[Records of labeled boxes]
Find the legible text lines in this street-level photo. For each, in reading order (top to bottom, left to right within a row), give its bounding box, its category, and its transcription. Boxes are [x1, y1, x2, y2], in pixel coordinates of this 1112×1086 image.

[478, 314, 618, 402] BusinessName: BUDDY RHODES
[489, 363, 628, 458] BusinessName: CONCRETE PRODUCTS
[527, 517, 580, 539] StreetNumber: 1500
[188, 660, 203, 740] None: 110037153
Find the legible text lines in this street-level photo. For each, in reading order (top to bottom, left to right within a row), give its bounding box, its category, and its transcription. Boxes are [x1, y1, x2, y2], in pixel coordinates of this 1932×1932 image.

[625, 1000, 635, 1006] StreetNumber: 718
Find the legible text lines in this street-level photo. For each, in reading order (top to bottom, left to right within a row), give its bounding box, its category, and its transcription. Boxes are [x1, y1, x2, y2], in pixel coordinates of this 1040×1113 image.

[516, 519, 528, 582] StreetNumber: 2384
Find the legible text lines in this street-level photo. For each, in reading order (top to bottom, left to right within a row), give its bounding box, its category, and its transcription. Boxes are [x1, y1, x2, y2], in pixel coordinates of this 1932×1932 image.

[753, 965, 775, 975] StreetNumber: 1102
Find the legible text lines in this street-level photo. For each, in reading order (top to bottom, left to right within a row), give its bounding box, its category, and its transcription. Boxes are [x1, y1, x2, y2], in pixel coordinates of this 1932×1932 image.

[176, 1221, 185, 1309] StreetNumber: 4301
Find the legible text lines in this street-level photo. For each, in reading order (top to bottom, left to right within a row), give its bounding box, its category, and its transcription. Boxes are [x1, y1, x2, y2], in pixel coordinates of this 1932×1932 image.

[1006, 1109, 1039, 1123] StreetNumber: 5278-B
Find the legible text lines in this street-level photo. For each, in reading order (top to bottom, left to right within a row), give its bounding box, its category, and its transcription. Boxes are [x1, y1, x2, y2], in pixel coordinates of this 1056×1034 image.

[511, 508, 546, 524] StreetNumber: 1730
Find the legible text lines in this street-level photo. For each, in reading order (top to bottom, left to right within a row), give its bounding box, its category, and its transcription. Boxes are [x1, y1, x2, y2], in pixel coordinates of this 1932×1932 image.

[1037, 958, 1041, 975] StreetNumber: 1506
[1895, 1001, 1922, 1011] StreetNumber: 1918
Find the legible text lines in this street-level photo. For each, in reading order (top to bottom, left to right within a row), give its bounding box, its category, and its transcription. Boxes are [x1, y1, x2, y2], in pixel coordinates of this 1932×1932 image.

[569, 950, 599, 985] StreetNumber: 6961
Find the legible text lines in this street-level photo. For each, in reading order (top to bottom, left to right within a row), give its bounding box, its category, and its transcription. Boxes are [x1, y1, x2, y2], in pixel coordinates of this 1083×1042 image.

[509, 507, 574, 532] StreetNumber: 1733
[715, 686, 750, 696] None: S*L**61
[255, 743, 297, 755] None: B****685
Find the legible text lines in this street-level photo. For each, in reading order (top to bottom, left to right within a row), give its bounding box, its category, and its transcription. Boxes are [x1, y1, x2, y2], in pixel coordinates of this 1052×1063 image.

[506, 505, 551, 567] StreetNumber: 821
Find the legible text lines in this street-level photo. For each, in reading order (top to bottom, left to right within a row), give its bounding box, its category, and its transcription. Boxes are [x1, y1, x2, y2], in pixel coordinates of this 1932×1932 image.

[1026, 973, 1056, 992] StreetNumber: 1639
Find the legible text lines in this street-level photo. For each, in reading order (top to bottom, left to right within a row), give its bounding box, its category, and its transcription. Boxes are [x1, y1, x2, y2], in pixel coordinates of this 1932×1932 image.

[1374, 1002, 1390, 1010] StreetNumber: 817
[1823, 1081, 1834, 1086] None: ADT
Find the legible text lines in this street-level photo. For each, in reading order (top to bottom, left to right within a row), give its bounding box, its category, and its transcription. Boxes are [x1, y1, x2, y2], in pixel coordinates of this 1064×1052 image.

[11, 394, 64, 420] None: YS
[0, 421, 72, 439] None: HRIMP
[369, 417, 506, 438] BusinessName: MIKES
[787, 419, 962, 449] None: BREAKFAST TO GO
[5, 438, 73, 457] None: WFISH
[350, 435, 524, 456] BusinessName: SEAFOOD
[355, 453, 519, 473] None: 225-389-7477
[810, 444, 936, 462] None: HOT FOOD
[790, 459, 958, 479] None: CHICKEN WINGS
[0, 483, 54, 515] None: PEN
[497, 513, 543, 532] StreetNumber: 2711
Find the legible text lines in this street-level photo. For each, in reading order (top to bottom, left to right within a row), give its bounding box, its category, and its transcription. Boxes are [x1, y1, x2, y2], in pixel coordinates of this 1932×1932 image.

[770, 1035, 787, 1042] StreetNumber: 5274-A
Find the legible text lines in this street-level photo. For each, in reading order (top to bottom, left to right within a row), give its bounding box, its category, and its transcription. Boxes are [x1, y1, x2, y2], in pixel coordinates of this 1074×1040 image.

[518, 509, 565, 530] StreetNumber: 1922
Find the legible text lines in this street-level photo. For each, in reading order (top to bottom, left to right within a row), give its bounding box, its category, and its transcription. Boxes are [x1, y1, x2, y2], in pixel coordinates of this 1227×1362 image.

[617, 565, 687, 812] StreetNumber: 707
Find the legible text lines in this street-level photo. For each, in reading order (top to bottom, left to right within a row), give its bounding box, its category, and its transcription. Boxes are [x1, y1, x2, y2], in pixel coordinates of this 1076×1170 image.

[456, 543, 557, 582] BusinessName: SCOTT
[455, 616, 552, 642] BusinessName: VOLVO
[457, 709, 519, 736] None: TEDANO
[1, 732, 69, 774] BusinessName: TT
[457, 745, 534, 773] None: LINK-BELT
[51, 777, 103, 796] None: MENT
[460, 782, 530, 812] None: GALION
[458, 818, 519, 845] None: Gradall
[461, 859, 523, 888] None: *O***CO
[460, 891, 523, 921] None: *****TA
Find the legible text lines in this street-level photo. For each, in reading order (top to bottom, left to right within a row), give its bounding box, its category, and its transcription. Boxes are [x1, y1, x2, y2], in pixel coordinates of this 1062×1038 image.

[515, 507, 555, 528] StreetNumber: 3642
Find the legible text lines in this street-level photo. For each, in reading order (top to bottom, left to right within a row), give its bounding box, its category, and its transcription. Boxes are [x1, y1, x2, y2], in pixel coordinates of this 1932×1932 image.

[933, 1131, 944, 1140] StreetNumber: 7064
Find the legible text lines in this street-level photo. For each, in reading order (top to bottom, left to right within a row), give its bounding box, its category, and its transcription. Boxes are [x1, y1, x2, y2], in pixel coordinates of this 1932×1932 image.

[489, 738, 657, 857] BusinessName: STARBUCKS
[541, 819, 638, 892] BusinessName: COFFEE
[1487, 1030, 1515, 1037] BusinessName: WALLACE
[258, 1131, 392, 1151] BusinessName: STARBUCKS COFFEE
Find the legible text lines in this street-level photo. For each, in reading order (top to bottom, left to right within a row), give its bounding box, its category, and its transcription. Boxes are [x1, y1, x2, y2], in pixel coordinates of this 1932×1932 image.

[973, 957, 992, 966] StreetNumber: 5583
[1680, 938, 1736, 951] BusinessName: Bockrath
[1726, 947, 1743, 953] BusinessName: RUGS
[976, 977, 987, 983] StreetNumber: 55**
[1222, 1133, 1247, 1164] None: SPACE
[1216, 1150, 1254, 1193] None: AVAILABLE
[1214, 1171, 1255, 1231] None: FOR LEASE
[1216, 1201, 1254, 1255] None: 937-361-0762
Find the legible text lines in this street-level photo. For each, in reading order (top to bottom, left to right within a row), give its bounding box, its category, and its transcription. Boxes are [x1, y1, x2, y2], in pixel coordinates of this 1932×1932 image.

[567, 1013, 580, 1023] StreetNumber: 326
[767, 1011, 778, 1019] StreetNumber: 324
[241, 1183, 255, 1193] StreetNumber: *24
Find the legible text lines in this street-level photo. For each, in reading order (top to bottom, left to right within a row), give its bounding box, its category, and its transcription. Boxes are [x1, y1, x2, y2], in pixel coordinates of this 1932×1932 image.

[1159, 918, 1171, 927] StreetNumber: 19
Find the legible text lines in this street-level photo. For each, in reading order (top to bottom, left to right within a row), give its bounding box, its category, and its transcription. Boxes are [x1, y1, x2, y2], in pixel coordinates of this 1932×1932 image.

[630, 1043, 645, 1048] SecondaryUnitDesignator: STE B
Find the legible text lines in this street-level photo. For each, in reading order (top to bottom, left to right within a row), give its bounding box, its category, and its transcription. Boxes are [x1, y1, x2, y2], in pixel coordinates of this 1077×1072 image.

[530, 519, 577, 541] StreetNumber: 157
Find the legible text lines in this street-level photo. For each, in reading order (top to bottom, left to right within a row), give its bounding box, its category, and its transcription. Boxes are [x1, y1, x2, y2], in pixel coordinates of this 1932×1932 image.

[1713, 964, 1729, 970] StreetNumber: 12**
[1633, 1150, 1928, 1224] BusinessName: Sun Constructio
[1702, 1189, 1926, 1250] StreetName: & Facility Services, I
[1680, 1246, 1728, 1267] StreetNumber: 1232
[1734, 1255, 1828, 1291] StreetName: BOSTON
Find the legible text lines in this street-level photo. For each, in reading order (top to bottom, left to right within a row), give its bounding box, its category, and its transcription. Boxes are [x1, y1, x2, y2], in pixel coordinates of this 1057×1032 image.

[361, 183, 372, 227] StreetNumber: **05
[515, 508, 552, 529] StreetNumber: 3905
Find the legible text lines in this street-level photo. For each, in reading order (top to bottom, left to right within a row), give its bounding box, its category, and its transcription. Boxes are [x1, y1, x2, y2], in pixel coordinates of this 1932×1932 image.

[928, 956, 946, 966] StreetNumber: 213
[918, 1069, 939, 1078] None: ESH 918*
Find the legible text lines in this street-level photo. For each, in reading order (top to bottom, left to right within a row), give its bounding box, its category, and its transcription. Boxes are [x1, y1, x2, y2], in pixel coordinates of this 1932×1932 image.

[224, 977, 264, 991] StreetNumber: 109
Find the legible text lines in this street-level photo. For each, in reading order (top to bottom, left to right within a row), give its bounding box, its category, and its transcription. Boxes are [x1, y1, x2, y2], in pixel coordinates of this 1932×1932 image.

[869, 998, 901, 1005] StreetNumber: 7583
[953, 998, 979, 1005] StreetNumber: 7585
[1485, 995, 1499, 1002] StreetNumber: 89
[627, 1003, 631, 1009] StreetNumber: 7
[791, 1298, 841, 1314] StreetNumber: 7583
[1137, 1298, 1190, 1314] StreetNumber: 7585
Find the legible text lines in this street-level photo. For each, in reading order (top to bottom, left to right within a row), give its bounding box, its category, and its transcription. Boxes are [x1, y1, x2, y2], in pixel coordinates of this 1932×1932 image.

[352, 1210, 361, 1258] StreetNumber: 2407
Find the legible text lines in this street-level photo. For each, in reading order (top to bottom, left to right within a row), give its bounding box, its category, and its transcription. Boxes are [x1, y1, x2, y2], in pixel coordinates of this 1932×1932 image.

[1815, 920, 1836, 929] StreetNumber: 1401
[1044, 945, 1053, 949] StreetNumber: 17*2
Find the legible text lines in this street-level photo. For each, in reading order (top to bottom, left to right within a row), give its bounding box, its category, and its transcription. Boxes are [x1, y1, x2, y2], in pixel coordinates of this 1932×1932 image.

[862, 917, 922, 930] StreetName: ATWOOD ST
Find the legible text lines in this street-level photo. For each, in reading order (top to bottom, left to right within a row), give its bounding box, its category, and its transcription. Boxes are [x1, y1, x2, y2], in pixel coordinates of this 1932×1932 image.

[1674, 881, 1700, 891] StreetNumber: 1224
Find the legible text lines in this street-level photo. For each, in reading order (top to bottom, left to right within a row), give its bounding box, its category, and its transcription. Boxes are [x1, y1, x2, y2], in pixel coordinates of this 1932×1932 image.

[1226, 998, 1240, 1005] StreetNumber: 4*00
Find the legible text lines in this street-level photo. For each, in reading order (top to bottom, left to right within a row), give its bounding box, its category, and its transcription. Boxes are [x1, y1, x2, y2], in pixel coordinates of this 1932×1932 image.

• What you need to do
From the line with "this 1052×1063 image." up to and including the line with "[506, 505, 551, 567] StreetNumber: 821", rewrite the items with "legible" renamed to "readable" and nothing else altered.

• Reply
Find the readable text lines in this street-level photo. For each, in reading order (top to bottom, left to right within a row), give its bounding box, its category, and its transcription. Boxes are [x1, y1, x2, y2], in pixel coordinates of this 1052×1063 image.

[506, 505, 551, 567] StreetNumber: 821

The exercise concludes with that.